4 Gedanken zu „Nach La Palma

  1. Hallo Martin und Anke,
    Glückwunsch an Euch beide zur Auszeichnung von TO.
    Mit ist schon klar, dass formal nur Martin Ehrenmitglied wurde; doch erfahrungsgemäß werden herausragende Leistungen oft dadurch begünstigt, dass die Partnerin so ein Engagement mitträgt und dem „Frontsänger“ den Rücken freihält.
    Für die nächste Zeit wünschen wir Euch viel Vergnügen auf der reizvollen Wanderinsel La Gomera.
    Beste Grüße
    Andreas mit Heike

    1. Lieber Andreas, liebe Heike,
      das habt Ihr schön gesagt. Ohne Anke wäre vieles nicht möglich gewesen, daher begreifen wir die Ehrenmitgliedschaft als gemeinsame Auszeichnung. Und herzlichen Dank für die Glückwünsche.
      Ähnlich ist es ja auch mit unserer Stützpunkttätigkeit. „Offiziell“ bin ich, Martin, Stützpunktleiter, doch wir machen das natürlich gemeinsam und jeder bringt seine Fähigkeiten und Kenntnisse ein.
      Liebe Grüße, Martin und Anke

  2. buenas tardes Anke und Martin,
    schön dass ihr wieder gesund und munter in La Palma angekommen seid.
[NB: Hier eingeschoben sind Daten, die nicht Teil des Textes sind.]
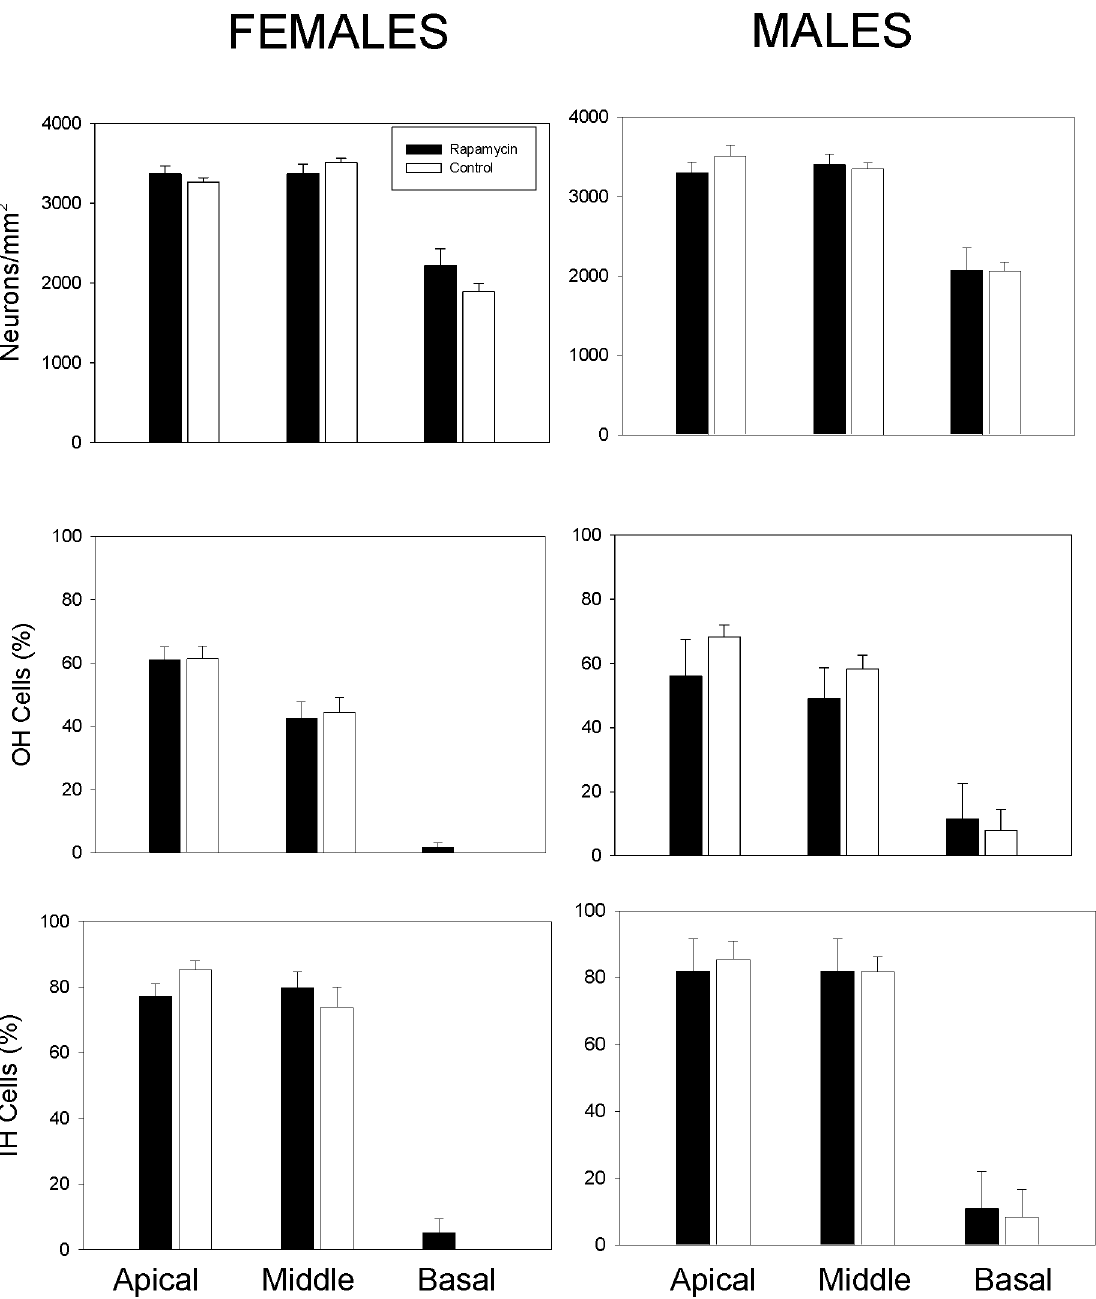
Fig 6. Age-related changes in inner ear histology was not altered by rapamycin treatment. A, B: The number of cochlear neurons in male and female mice were not statistically different between control and rapamycin-fed animals. C,D: The number of outer hair cells in male and female mice were not statistically different between control and rapamycin-fed animals. E,F: The number of inner hair cells in male and female mice were not statistically different between control and rapamycin-fed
Die vergangenen Tage und Wochen waren ja nach eurem Report ziemlich abwechslungsreich, um´s mal nett auszudrücken. Glückwunsch zur Ehrenmitgliedschaft! Ehre wem Ehre gebührt.
    Ich war am vergangenen Mittwoch in München bei der lokalen TO Versammlung, wobei auch der halbe TO Vorstand anwesend war. Wolfi Quix wurde geehrt, und Bobby Schenk sowieso. Wir saßen nebeneinander und hatten uns viel zu erzählen. Wir waren ja auch auf einigen seiner Blauwasser Seminare in HH usw. War nett und spät, für mich vom Bodensee ein bißle weit für regelmäßige Besuche zu fahren. Wie bei euch.
    Nun die große praktische Frage: Du beschreibst bei Euch an Bord das Iridium Go exec als Kommunikationseinrichtung. Wohltuend, mal nichts von Starlink bei euch zu lesen. Oder etwa auch schon in der Planung? Mich interessieren Eure praktischen Erfahrungen und Überlegungen, zumal ihr auch SSB / ham radio an Bord habt. Also schon fast der communication overload. Einfach mal so in den Wind gefragt.
    Danke fürs Aufschlauen und weiterhin eine schöne Adventszeit in La Palma.
    Beste Grüße
    Ulrich
    „Soleil Bleu“ / A54#088

    1. Hallo Ulrich,
      erst einmal vielen Dank für die Glückwünsche. Mich hat die Ehrung sehr überrascht, zumal sie ja ganz am Ende des Abends kam, an dem man eigentlich nichts mehr erwartete 😉
      Tja, Starlink oder Iridium Go Exec. Wir trauen einfach der Geschäftspolitik von Elon nicht, daher war Starlink keine Option. Ein weiterer Vorteil ist, dass man das Iridium Go Exec genauso wie das ältere Iridium Go in die Rettungsinsel mitnehmen kann. Die anfänglichen Schwierigkeiten mit Iridium waren tatsächlich einem Fehler bei den „Settings“ geschuldet. Aber so kann es halt gehen bei all den modernen Systemen. Praktische Erfahrungen haben wir noch nicht viele. Immerhin, das Iridium trackt uns zuverlässig über PredictWind und der Testanruf bei der Notfallzentrale (IERCC Safety Services) hat problemlos geklappt. Auch das Laden von Wetterdaten über PredictWind (wir haben eine Kombi PredictWind/Iridium erworben) funktioniert gut.
      Beim SSB habe ich noch Probleme mit der Sprachkommunikation, nicht bei der Datenübertragung (z.B. Gribfiles). Da rätsel ich noch. Wir können dazu natürlich gerne telefonieren.